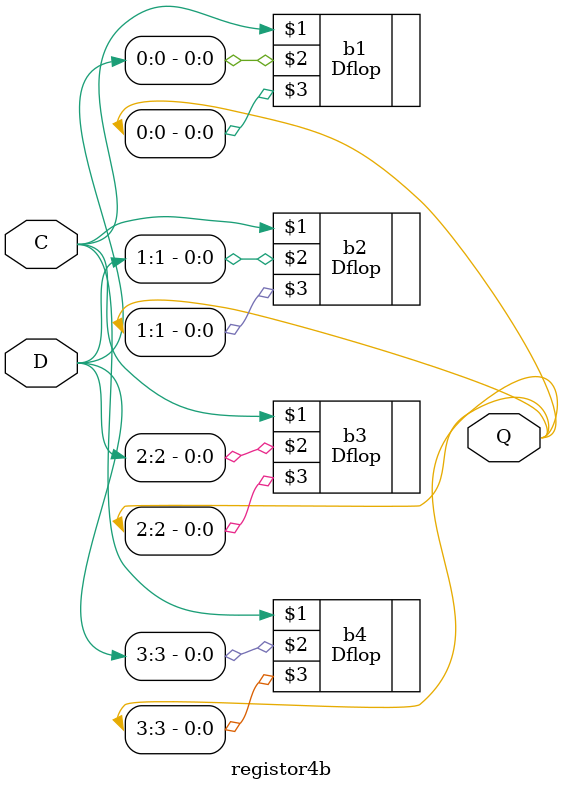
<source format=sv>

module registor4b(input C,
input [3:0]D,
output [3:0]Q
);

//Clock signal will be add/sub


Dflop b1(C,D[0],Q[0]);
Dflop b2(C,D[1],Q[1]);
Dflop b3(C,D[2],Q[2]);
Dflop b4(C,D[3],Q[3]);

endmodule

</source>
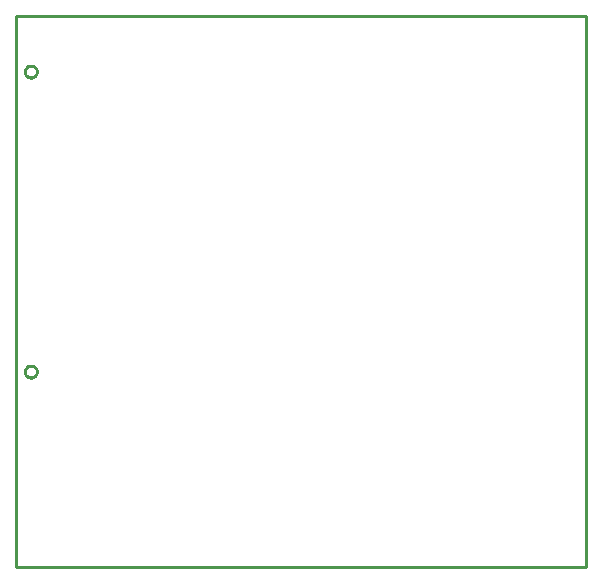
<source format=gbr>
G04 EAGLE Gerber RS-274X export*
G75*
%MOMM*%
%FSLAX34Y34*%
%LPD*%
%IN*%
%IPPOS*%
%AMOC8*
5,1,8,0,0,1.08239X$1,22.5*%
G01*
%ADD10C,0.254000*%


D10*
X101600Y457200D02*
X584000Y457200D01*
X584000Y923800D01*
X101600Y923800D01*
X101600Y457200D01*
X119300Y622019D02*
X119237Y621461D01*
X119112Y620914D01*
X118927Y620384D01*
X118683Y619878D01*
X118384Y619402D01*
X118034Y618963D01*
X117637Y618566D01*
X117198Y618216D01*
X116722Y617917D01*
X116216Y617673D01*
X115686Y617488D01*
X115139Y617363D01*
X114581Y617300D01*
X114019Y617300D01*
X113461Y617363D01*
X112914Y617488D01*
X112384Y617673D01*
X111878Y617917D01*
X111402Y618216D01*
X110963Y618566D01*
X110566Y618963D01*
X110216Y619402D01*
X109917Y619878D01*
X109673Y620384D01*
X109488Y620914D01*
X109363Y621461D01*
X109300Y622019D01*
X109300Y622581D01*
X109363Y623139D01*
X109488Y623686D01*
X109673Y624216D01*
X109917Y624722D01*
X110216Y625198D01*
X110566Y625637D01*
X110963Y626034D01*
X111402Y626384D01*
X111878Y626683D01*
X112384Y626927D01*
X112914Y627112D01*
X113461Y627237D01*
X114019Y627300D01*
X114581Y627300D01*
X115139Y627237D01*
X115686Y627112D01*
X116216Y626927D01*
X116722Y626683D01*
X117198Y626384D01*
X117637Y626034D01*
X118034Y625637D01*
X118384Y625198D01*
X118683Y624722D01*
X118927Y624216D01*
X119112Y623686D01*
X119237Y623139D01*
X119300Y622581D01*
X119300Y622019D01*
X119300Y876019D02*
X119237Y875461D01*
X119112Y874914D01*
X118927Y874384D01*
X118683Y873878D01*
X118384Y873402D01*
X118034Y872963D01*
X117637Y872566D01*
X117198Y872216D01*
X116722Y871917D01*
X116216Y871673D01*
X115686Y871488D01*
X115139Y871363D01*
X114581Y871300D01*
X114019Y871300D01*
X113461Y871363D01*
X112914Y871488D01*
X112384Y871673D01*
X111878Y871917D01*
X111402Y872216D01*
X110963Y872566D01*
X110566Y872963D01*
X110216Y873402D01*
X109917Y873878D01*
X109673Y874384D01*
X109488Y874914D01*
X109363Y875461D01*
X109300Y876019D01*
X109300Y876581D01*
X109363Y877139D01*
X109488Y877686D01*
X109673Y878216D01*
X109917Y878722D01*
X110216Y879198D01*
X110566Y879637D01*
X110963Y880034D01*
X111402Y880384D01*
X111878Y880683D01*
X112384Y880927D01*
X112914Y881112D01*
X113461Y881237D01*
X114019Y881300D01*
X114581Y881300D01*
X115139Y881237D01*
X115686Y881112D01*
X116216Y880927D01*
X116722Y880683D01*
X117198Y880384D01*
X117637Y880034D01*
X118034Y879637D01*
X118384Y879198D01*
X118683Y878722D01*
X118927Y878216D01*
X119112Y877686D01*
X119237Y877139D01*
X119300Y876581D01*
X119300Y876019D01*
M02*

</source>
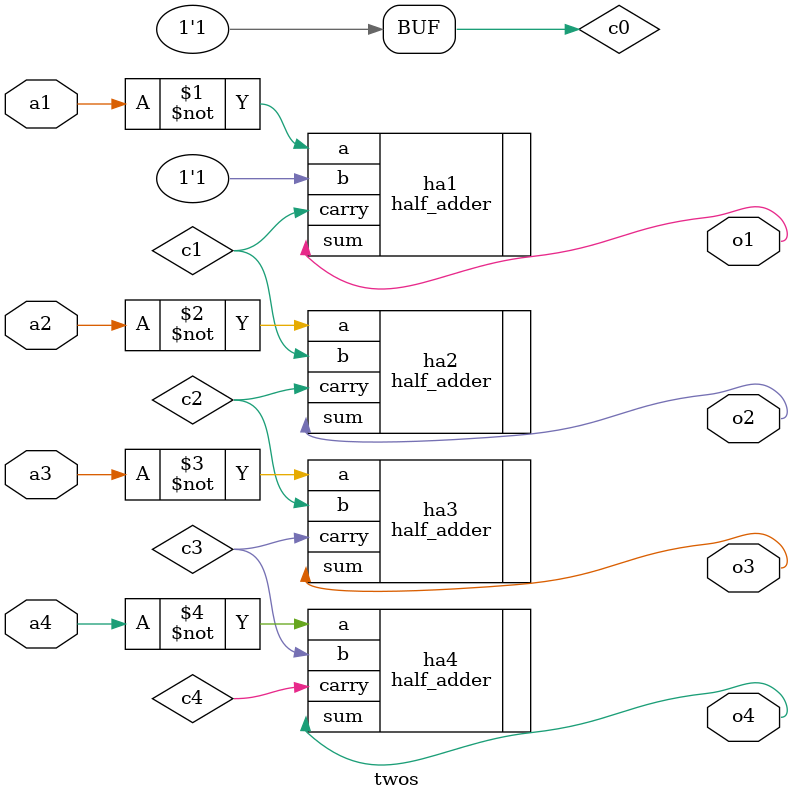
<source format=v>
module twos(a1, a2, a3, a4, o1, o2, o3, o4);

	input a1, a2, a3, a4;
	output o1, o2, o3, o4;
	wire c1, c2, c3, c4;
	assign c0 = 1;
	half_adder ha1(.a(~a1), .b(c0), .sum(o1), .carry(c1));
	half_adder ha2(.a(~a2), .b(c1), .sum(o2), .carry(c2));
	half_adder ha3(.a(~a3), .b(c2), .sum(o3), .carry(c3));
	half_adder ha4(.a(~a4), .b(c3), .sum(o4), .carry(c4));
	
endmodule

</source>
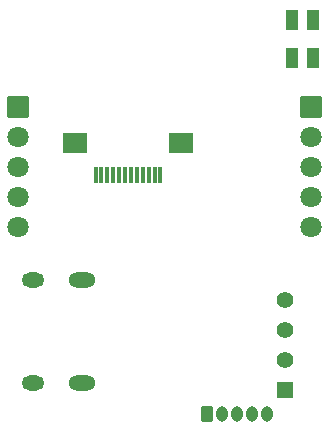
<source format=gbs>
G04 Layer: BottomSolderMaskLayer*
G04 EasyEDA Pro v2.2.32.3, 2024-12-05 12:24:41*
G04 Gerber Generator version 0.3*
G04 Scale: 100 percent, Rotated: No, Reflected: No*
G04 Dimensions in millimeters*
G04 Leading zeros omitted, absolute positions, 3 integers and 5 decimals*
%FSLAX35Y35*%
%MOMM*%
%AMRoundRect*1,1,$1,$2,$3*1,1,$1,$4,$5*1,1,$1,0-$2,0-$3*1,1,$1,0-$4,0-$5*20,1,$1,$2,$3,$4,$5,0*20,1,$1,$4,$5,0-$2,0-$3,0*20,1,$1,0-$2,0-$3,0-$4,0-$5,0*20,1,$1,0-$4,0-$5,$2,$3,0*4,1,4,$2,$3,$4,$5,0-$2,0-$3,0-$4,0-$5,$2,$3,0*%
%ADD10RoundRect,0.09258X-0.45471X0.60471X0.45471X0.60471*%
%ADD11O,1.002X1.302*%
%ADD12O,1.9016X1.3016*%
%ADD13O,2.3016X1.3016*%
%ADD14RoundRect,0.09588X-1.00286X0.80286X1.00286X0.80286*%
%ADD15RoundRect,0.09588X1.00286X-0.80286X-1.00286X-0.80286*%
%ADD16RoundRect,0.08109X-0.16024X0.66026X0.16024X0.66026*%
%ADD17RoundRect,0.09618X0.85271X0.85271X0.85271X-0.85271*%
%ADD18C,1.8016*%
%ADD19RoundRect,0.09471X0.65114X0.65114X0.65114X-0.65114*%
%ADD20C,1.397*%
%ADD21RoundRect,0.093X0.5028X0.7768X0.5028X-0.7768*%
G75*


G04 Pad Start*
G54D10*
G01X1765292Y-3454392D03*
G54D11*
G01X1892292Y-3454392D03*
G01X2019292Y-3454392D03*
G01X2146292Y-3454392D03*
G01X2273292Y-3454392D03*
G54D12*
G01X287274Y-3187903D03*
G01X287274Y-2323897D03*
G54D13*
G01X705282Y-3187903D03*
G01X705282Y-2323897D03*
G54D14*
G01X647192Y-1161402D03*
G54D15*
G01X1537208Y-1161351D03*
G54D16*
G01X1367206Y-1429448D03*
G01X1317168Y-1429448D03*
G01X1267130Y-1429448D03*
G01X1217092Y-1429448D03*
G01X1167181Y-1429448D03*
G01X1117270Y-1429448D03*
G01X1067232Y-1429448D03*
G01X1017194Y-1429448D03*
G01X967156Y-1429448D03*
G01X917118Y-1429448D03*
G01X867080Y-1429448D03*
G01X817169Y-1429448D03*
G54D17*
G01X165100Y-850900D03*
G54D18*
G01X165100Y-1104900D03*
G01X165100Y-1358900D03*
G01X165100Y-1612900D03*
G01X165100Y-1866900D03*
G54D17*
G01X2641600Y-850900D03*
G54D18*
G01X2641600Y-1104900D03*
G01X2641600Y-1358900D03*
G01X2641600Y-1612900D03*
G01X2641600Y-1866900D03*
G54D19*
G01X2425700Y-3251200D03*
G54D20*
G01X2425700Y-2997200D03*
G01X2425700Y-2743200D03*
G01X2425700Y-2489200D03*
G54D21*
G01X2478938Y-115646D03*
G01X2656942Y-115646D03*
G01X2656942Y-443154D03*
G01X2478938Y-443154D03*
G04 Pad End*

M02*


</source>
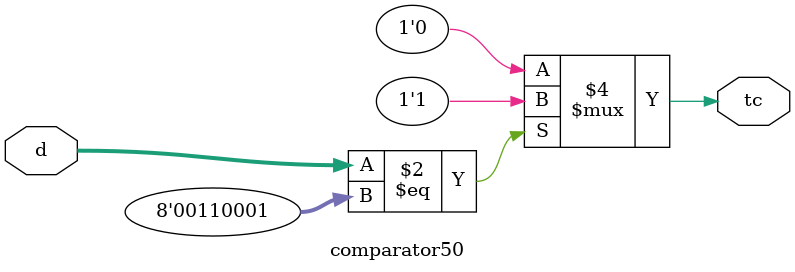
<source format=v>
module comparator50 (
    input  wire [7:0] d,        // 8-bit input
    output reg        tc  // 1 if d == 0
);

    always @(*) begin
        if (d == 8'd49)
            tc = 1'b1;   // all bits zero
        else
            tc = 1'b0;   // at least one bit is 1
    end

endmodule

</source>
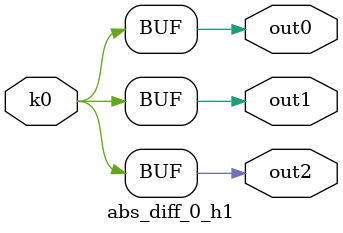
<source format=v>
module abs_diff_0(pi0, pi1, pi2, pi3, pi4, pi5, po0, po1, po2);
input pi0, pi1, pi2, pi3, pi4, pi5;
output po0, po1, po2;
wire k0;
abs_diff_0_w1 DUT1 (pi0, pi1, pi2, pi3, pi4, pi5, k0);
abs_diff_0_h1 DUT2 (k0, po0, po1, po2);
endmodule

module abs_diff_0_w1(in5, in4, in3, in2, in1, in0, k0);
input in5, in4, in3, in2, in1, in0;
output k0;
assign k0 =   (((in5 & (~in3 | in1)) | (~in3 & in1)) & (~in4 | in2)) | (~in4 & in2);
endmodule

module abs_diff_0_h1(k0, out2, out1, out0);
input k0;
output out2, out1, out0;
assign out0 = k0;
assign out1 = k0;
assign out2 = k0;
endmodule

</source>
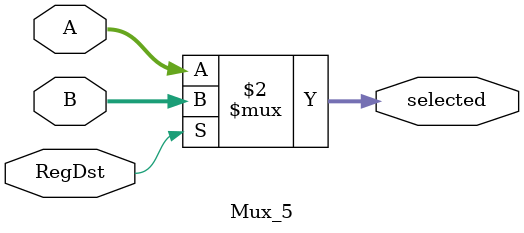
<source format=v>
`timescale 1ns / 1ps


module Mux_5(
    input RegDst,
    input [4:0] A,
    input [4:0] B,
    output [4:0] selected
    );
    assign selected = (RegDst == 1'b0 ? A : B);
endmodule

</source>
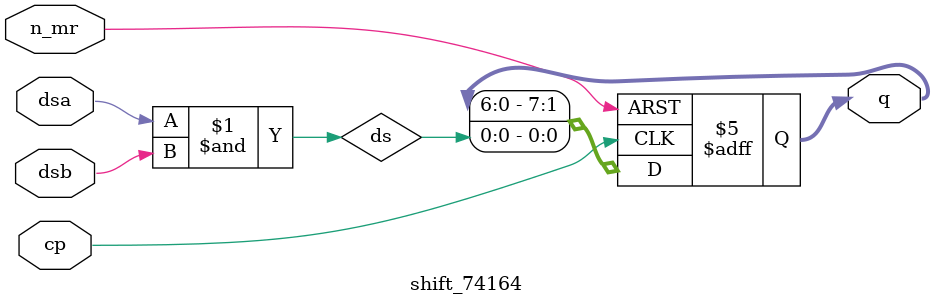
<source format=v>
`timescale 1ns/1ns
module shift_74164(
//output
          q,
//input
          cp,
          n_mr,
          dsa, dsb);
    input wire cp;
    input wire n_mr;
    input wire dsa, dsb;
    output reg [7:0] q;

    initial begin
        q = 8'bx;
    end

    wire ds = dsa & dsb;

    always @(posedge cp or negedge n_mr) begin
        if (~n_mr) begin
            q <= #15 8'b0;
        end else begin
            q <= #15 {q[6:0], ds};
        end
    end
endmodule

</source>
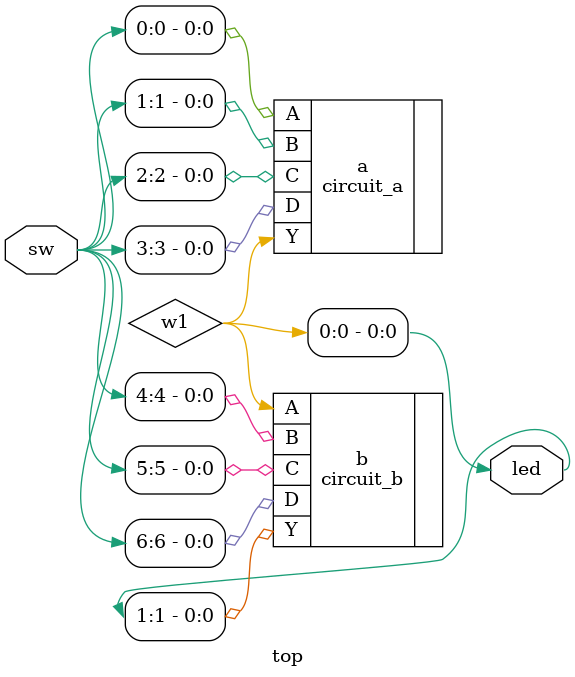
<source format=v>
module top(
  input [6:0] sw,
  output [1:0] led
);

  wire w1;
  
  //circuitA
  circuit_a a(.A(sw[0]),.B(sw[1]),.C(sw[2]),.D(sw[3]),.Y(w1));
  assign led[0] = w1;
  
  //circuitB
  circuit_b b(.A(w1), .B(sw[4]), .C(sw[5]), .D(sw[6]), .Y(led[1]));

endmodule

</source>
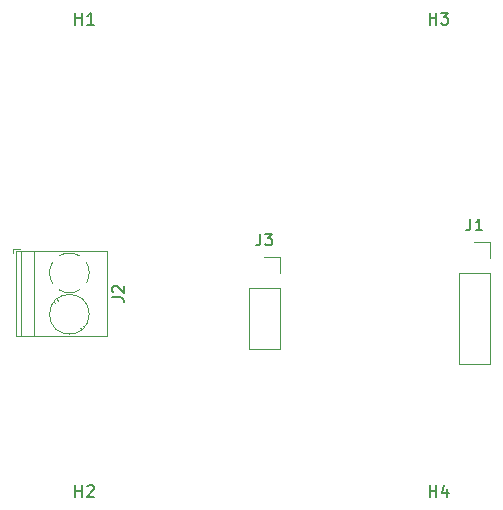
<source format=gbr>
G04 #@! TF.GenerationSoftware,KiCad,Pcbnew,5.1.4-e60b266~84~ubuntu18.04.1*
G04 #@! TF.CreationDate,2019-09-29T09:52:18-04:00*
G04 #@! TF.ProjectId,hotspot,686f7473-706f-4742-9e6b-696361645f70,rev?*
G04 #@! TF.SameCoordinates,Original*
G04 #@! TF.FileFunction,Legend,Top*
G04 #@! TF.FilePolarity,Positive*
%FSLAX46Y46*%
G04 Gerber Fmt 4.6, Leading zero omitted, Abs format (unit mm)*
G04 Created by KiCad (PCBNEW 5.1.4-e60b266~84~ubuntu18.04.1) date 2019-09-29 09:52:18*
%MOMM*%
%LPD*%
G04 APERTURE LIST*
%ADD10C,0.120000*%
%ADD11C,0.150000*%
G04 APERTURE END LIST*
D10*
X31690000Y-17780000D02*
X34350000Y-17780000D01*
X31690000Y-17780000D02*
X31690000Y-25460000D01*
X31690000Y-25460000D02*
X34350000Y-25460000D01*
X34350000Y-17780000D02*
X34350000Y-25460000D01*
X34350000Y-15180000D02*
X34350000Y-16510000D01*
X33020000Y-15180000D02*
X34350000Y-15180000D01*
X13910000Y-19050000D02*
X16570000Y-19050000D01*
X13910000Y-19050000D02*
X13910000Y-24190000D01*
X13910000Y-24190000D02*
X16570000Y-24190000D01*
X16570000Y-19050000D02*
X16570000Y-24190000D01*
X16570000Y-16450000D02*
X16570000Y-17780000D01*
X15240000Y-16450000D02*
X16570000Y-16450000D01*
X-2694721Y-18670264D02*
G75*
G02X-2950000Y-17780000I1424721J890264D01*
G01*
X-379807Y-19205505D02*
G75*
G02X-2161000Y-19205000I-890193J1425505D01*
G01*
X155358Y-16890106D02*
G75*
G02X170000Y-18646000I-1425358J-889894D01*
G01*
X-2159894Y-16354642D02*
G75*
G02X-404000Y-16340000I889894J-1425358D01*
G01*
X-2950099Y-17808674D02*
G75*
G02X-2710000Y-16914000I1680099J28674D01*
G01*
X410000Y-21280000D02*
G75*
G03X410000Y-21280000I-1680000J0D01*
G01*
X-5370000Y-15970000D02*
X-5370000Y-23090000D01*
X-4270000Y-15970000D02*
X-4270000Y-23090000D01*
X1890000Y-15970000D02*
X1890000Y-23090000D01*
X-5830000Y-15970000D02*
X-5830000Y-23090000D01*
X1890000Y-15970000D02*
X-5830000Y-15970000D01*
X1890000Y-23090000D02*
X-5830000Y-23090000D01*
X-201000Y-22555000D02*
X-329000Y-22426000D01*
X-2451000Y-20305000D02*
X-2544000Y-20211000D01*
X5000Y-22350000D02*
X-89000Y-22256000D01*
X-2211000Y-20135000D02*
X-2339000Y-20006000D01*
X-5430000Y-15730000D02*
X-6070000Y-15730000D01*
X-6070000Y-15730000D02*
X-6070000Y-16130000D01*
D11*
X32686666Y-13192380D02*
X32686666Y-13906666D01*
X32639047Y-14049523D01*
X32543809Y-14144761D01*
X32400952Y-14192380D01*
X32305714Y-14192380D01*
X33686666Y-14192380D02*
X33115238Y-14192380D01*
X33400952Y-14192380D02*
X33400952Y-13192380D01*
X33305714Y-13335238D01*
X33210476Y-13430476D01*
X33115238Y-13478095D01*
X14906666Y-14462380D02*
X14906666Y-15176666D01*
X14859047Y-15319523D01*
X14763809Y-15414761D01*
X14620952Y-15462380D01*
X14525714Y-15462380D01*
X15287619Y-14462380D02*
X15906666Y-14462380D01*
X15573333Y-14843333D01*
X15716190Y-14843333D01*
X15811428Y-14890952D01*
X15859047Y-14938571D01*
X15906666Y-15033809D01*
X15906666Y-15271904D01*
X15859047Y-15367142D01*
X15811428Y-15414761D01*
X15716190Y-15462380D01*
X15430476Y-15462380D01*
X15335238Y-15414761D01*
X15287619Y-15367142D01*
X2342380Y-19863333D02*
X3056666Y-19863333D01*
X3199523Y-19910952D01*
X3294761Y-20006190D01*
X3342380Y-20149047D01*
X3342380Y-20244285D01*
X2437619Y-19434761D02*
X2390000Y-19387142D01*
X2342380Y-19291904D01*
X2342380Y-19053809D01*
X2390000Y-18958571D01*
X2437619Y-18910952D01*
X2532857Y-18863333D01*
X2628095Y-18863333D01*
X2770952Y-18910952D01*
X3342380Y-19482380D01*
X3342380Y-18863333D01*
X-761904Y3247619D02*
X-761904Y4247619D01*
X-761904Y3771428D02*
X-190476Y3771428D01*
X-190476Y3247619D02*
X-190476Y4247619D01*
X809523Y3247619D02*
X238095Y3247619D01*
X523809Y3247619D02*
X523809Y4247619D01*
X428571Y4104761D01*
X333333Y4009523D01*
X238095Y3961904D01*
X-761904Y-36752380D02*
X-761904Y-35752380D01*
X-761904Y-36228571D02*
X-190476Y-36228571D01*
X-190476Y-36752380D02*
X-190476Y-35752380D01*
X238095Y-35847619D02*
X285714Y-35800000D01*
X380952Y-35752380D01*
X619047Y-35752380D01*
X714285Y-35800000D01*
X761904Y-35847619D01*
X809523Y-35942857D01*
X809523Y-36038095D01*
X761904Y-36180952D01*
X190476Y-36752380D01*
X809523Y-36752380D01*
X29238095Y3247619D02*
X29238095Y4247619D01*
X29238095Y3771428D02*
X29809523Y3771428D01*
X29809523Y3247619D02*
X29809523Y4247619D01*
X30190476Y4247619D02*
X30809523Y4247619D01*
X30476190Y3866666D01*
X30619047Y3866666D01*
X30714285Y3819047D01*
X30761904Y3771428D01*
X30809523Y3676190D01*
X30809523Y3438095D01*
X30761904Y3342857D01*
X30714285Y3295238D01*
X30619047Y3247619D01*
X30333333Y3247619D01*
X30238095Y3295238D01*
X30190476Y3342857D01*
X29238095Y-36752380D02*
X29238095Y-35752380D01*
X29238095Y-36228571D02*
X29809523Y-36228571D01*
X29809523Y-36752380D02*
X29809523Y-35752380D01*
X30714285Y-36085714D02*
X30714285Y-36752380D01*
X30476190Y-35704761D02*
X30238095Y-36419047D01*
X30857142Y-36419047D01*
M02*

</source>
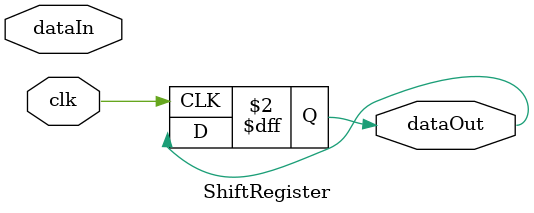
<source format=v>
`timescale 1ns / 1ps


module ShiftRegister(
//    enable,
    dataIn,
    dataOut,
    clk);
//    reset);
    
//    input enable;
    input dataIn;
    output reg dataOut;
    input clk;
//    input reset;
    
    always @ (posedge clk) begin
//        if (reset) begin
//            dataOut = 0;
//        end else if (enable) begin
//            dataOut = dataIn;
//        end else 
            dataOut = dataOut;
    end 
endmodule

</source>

* _PROBLEM DESCRIPTION_:
Show each line of the material where the word "APERTURE" occurs.

* _FINISHED TASK_:
G04 APERTURE LIST*
G04 APERTURE END LIST*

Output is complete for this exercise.